Il poussa une porte dissimulée par un petit porche qui la plongeait dans l'ombre de la ruelle, il pénètra dans un lieu humide, avec un bureau rongé par la moisissure... un endroit bien connu de l'Ex-Gyousha, régit par un homme qui, pour rien au monde, ne trahirais sa parole, ni sa volonté... bien qu'il fut accueilli comme à son habitude par un gobelet rempli d'alcool qu'on lui lança en pleine poire.
Il n'eut ni la vivacité, ni la volonté nécessaire pour l'esquiver... ce qui posa un dilemme moral au lanceur qui, troqua son expression colérique, pour un visage plein d'empathie. Budô l'artificier se tenait là, face à Seijaku, triste comme lui, repensant au massacre commis par Takeshi et ses hommes. Se levant de son siège sans un bruit, il vint réconforter le Shinryo, posant une main sur son épaule en signe de compassion et Seijaku lui rendit la pareil, en acquiescant d'un hochement de tête, signe que tout allait bien, malgré tout.

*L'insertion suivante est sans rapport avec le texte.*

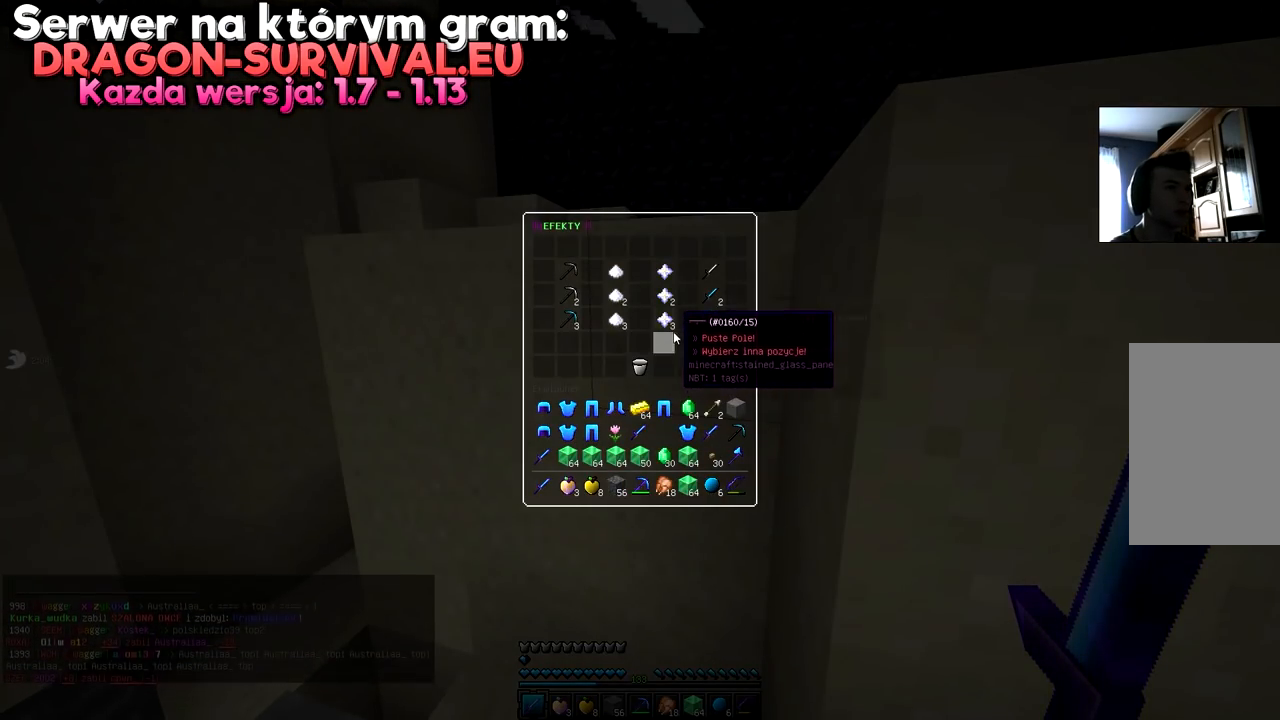
{"keys": [], "mouse": [], "events": []}
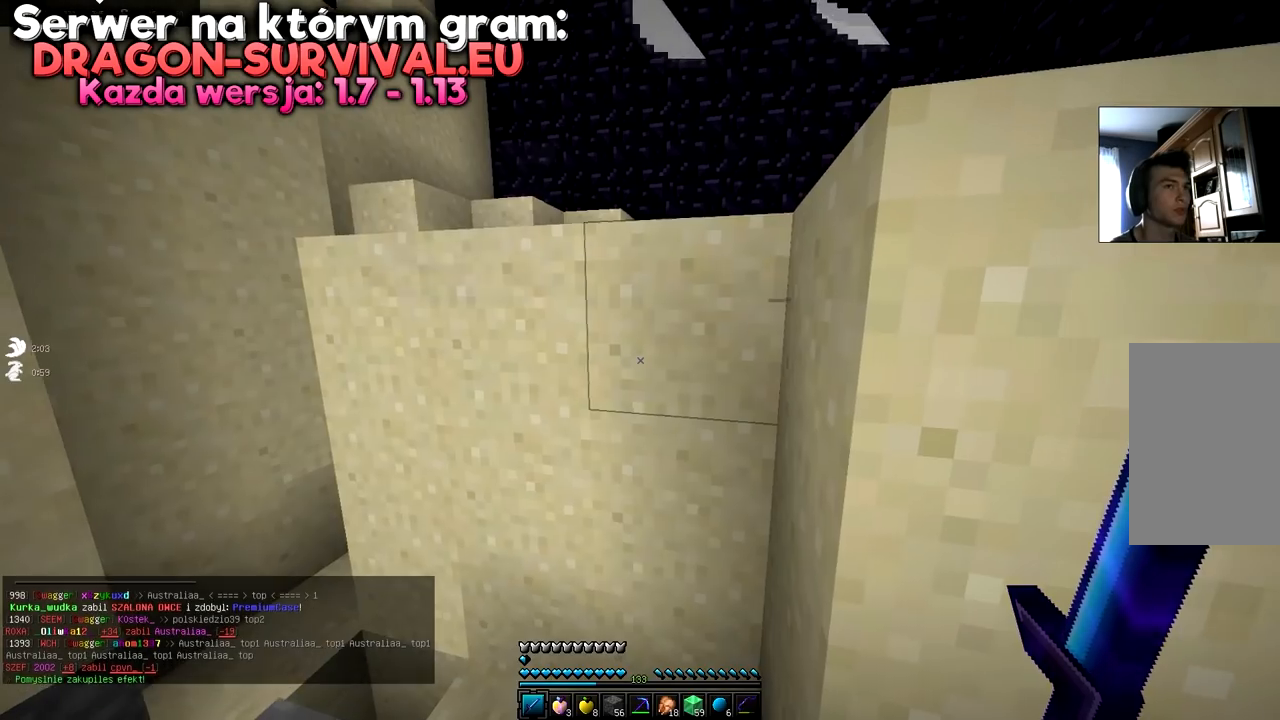
{"keys": ["d", "space", "w"], "mouse": []}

Il prit la parole, d'une voix monocorde. « Budô... je vais encore avoir besoin de toi. » Il ôtait son Haori, et dévoila son nouveau costume noir, à l'image de sa chevelure où le blason du clan Shinnin brodé sur son dos avait été remplacé par les Kanjis 神慮 « Je sais... encore, mais je n'ai pas le choix... le Kyu San Boryoku n'est plus, avec lui ma sphère d'influence... alors, je vais avoir besoin de toi pour transmettre un message. » Le visage de Budô s'écarquilla, mais Seijaku ne lui laissa pas la chance de placer un mot. « Tu vas faire passer un message à tous les élus... dis leur de nous rejoindre ici, chez toi. Dis leur également que c'est Shinryo Seijaku qui les convoques, que désormais... » Il marqua une pause, la suite de ses paroles suscitaient en lui une haine extrême. « Fais leur comprendre à tous, que s'ils ne me rejoignent pas... alors je les détruirais, tout comme j'ai l'intention de détruire Bo Takeshi et son empire, que je comptes anéantir la moindre parcelle de l'influence Shinnin dans le quartier des épices... Oui, Budô... fais leur comprendre que nous sommes en guerre... et qu'ils doivent choisir un camp. »
A la suite de ses paroles, Seijaku vint prendre place dans le fauteuil de Budô, qui lui céda sans rechigner. Conscient que malgré son exil, Seijaku restait celui qui l'avait toujours tiré des mauvais coups, malgré son attitude catastrophique et sa manie de tout faire exploser. Qu'il l'avait couvert dans toutes ses bassesses, qu'au fil du temps... il était l'homme le plus proche de ce qu'il pouvait appeler " Un ami. "
La guerre pour le quartier des épices est sur le point de commencer, tout les élus du clan Shinnin sont convoqués pour faire valoir leur allégeance à la Cité Noire... un refus de présence sera considéré comme une affiliation à Bo Takeshi... et par la même occasion, une offense personnelle. Ou vous êtes avec nous, ou vous êtes contre nous.